Biz sadece bu projelerin garanti ödemesinden 2040’lı yıllara kadar ödemekle yükümlü olduğumuzu biliyoruz.

Öte yandan Avrasya Tüneli’nin örnek olduğu diğer garantili projelerdeki “mücbir sebep” maddelerinde, bu kadar açık bir “fesih” maddesi yer almadığını da öğrendim. Ayrıntıları ilerleyen zamanda paylaşacağım.”

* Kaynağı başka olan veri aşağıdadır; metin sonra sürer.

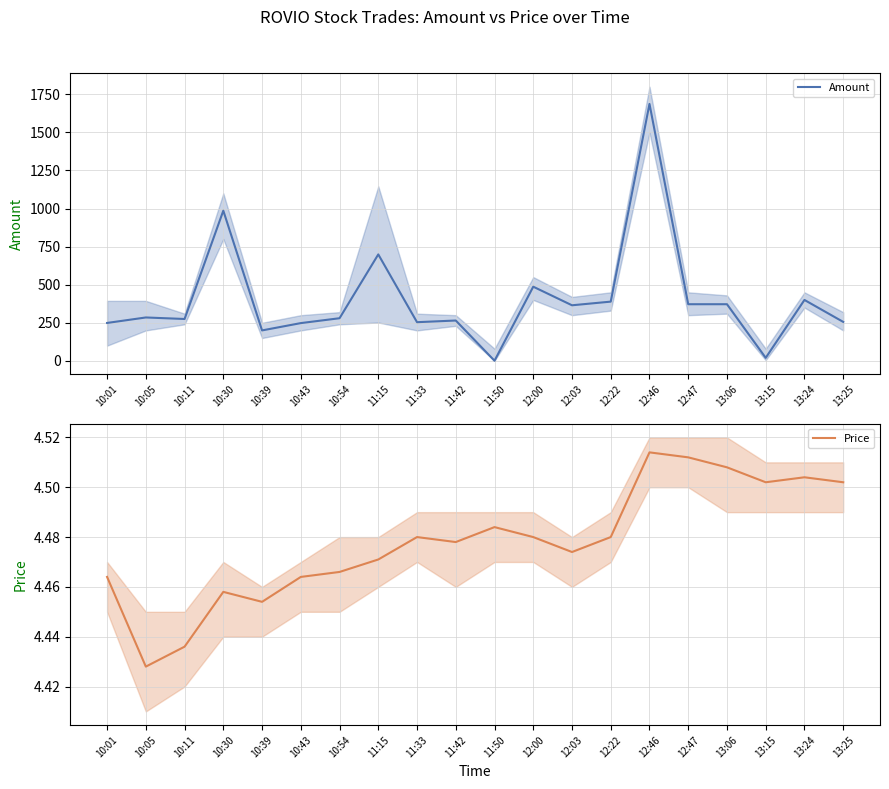

Between 11:50 and 10:54, which is larger?

10:54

Bu vesileyle, herbiri gerçekte birer tahmin ve öngörüden oluşan 2020 bütçe rakamlarının anlamının kalmadığını yeniden vurgulayalım. 2020 bütçesi hazırlanıp yürürlüğe girdiğinde Covid-19 pandemisi yoktu. Küresel ölçekteki
bu salgının yol açtığı ve açacağı kayıplar ve harcamaların hiçbiri bütçe tahminlerine, beklentilerine ve hesaplarına girmedi.

Dolayısıyla ne vergi geliri olarak konulan 784.6 milyar TL’nin ne de pandemi yokken bile çok yüksek olan 138.9 milyar TL açığın tutma olasılığı vardır.

Yeniden görüşülmesi gereken bütçe rakamları için ne yapılacağını izleyeceğiz.”